I suppose it would help "big" distance queries more and maybe hurt "tiny" distance queries, since it does the up front work

I think the only scenario that gets worse is when the distance is so tiny that the distance range is always contained in a single BKD cell. As soon as you start having crossing cells, that cost is quickly amortized. For instance, say your index has 30 segments with one crossing cell each (which is still a best-case scenario), we already need to perform 30*1024~=30k distance computations. On the other hand, this change needs to do 4096*4~=16k up-front distance computations (regardless of the number of segments since it is computed for a whole query) so if it allows to save 1/2 distance computations, its cost is already amortized.

the same up front work is done twice, and one of them won't be used

True, this should be easy to fix!

Since you use bit shifting, it looks like the number of effective cells may be anywhere between 1024 and 4096 right? Do you think two straight integer divisions instead, which could get us usually to 4096 cells, is too costly per hit?

You are right about the fact that there are lost cells. Avoiding integer divisions was one reason in favor of bit shifting, but there was another one, which is that they do not create boxes that cross the dateline.

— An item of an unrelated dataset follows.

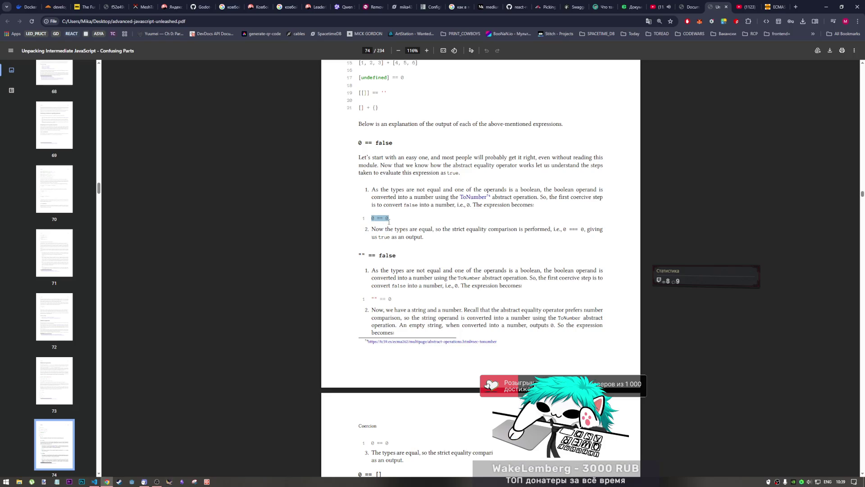
{"action": "left_click", "coordinate": [432, 230]}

That said, you make a good point that we should not have to both store and compute relations for those lost cells, let me look into fixing that.

Here is a patch. I did not want the doc-values distance query to perform distance computations all the time so I ended up working on a way to split the bounding box around the distance circle into 4096 smaller boxes, and pre-computing how they relate to the distance query (I reused the logic that we already had in LatLonPointDistanceQuery for the inner nodes). I also switched LatLonPointDistanceQuery to it (for the leaf nodes that return Relation.CELL_CROSSES_QUERY), and interestingly it yielded a 8% speedup when tested with

IndexAndSearchOpenStreetMaps.I would appreciate if someone who is more comfortable with geo could review as maybe the way

LatLonPointDistanceQuerycomputes relations between a box and a circle relies on assumptions that are not met in this new code?